■ **TASK PROMPT**:
Find the string "usuarios" in the data, and copy out each line that has it.

┄┄┄┄┄┄┄┄┄┄┄┄┄┄┄┄┄┄┄┄

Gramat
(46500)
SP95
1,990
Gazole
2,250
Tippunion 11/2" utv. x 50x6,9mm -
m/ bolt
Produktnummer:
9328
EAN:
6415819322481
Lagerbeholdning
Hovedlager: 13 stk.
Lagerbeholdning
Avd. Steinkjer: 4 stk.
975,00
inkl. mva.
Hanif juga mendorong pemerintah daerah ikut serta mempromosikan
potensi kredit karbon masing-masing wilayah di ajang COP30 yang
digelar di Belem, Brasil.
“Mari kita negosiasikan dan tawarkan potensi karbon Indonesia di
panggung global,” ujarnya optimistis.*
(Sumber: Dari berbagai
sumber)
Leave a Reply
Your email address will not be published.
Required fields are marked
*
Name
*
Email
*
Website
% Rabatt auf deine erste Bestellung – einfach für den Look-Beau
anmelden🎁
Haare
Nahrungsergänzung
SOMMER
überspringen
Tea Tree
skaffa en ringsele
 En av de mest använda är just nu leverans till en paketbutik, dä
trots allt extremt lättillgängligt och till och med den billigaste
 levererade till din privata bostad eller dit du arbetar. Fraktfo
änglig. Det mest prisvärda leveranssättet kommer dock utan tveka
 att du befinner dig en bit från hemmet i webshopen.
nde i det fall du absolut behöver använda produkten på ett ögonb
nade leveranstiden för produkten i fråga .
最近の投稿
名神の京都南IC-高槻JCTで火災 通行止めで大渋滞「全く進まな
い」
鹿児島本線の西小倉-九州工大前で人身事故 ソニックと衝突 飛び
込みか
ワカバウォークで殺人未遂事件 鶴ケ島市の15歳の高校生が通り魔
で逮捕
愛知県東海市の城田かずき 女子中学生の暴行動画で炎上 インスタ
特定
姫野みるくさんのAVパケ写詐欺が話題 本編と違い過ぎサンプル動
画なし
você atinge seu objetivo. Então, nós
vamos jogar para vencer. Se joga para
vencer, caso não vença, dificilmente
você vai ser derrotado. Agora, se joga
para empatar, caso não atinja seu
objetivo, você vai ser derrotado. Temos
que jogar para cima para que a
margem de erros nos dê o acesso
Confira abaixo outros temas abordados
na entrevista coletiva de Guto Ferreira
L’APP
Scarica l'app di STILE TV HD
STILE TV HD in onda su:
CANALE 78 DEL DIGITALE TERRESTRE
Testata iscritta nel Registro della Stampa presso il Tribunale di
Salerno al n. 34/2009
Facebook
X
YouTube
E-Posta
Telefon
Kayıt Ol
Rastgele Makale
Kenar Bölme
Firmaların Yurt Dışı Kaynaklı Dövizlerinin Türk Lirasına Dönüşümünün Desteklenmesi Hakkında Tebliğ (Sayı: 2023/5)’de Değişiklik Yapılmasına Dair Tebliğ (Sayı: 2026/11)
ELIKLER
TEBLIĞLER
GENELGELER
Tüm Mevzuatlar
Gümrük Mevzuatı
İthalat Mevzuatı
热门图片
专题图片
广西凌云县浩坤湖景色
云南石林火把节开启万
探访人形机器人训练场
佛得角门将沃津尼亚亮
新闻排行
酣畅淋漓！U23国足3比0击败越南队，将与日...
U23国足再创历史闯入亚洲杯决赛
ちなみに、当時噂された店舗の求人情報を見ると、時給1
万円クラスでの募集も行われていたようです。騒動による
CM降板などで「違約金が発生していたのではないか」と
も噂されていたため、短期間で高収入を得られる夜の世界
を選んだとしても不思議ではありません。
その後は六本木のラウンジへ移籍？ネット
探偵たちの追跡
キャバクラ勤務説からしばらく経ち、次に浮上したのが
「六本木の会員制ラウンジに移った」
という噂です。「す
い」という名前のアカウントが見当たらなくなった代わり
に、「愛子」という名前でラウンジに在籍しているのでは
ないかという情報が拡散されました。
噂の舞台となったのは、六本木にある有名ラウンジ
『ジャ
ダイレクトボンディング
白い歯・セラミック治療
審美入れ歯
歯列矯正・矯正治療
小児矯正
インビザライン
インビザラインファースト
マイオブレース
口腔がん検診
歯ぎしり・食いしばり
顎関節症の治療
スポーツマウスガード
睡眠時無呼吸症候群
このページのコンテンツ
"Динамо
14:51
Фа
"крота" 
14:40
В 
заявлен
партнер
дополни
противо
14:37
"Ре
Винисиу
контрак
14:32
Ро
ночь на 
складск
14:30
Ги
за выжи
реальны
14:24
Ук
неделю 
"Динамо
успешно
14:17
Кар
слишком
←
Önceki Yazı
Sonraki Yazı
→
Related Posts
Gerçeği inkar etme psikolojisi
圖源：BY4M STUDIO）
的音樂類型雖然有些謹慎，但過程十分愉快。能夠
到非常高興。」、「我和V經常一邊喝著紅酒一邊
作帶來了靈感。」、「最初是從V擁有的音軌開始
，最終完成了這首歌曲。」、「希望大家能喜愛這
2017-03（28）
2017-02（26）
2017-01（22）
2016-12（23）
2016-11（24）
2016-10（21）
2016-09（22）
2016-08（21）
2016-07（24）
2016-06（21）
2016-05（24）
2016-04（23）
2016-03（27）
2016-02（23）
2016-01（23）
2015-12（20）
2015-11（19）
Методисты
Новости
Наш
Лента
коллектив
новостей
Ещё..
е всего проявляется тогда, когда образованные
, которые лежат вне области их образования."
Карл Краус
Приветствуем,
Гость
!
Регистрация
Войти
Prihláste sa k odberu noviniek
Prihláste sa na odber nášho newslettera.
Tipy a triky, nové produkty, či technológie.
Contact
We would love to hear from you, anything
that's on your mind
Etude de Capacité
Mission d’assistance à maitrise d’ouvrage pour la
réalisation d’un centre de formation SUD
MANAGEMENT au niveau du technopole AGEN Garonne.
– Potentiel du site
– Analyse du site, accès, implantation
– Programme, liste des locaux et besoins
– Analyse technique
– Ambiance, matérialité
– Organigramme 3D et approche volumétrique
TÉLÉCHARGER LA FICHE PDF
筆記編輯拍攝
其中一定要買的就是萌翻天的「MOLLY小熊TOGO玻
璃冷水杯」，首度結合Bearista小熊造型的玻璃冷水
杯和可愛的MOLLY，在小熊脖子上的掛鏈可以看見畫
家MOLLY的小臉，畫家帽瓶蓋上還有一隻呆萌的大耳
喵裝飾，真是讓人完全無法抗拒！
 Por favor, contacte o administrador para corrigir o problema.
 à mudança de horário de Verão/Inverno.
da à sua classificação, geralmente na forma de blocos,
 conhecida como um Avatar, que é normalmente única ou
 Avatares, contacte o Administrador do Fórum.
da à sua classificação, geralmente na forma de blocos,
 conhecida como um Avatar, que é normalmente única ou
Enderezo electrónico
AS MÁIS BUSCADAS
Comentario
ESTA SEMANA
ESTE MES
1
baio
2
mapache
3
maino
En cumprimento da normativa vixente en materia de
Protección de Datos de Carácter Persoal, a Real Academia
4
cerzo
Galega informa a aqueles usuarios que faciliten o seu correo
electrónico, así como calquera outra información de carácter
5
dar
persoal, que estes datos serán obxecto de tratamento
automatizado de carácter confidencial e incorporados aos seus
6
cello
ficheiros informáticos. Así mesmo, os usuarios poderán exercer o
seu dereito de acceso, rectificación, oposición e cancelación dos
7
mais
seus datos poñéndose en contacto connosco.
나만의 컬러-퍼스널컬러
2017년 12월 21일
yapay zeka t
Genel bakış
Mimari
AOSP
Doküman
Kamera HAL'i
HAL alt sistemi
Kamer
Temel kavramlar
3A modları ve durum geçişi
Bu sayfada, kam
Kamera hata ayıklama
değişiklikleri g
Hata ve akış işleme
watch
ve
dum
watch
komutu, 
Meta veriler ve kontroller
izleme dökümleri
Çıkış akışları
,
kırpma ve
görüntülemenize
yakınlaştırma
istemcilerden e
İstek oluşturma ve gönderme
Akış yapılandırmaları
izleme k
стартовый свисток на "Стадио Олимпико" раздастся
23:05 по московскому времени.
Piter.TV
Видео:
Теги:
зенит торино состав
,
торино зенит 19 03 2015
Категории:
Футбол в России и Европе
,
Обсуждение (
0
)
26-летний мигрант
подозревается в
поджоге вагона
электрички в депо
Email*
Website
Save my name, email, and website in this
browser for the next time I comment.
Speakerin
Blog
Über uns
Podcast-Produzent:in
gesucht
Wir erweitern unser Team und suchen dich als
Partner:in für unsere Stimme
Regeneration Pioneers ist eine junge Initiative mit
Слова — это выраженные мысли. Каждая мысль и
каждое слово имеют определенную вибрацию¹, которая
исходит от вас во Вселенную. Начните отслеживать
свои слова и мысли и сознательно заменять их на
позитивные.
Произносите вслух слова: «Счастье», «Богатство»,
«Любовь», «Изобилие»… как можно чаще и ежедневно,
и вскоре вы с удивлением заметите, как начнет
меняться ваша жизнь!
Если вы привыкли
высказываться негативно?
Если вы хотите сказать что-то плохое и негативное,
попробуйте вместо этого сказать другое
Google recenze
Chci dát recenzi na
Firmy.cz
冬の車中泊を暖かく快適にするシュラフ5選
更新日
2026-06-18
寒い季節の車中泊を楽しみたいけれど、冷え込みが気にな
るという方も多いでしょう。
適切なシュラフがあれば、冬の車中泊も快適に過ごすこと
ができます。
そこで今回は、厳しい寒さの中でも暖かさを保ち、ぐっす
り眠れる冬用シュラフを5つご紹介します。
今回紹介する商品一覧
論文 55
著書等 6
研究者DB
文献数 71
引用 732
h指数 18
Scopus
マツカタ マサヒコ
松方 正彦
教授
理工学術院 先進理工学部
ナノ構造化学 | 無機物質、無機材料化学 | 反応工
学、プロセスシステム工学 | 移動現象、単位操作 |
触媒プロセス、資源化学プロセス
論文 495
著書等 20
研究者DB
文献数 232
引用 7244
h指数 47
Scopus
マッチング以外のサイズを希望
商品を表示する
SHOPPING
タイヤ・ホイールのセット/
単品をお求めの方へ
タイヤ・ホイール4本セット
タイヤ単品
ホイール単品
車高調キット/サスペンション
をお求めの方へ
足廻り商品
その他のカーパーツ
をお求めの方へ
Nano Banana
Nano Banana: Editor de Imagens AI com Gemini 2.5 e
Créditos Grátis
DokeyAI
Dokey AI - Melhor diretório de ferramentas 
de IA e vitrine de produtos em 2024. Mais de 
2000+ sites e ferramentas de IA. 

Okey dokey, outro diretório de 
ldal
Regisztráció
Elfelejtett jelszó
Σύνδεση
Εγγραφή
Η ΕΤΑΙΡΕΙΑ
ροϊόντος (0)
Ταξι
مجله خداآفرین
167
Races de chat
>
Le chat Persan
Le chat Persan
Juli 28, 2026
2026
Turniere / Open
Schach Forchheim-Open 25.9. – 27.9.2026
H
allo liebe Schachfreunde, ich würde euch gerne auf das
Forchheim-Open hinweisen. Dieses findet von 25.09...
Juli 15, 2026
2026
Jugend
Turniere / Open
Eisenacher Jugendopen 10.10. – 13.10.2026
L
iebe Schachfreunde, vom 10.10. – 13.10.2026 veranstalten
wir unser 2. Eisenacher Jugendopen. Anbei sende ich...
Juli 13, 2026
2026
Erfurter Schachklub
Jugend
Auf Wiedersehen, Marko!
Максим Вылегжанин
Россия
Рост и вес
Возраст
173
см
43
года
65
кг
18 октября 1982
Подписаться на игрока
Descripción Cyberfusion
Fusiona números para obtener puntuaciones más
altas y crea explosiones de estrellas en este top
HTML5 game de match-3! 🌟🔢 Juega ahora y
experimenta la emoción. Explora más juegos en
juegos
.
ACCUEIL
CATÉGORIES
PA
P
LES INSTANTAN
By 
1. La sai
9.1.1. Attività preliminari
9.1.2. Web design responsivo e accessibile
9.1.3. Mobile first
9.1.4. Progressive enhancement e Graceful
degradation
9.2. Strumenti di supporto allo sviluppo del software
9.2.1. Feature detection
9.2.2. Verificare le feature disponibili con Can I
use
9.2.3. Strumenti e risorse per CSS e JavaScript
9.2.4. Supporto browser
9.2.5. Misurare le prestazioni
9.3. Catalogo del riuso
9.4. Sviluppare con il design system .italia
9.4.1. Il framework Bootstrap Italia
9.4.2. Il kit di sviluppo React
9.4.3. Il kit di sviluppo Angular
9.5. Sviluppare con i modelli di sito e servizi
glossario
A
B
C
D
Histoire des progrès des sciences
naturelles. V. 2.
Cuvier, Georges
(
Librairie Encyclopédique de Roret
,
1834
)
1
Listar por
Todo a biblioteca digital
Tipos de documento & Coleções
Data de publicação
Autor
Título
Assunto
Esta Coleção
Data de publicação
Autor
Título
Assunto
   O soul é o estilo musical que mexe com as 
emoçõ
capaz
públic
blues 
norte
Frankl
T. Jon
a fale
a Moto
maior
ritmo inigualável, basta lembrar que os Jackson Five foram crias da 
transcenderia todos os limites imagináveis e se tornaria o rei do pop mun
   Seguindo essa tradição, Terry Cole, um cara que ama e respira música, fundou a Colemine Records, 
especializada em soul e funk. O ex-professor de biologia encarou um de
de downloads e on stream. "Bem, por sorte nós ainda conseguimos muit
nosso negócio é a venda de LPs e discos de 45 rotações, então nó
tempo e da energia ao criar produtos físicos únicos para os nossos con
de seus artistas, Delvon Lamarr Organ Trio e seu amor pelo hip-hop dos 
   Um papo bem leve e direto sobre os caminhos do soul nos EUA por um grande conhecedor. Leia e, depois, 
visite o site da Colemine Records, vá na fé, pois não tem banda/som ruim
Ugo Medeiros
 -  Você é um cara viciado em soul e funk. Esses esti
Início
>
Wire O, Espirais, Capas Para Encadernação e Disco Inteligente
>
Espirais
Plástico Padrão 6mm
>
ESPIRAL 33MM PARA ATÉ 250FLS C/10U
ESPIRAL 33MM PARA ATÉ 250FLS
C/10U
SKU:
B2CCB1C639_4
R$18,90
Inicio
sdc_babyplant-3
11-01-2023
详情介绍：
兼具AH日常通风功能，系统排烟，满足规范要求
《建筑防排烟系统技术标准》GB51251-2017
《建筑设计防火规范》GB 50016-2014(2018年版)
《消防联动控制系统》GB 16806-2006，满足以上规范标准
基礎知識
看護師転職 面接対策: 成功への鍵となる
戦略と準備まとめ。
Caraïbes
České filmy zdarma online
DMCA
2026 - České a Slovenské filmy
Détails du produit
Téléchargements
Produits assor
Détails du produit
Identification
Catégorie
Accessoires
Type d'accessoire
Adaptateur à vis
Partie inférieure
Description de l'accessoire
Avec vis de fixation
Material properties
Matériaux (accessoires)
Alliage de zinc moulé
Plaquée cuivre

┄┄┄┄┄┄┄┄┄┄┄┄┄┄┄┄┄┄┄┄

■ **RESULT BELOW**:
Galega informa a aqueles usuarios que faciliten o seu correo
ficheiros informáticos. Así mesmo, os usuarios poderán exercer o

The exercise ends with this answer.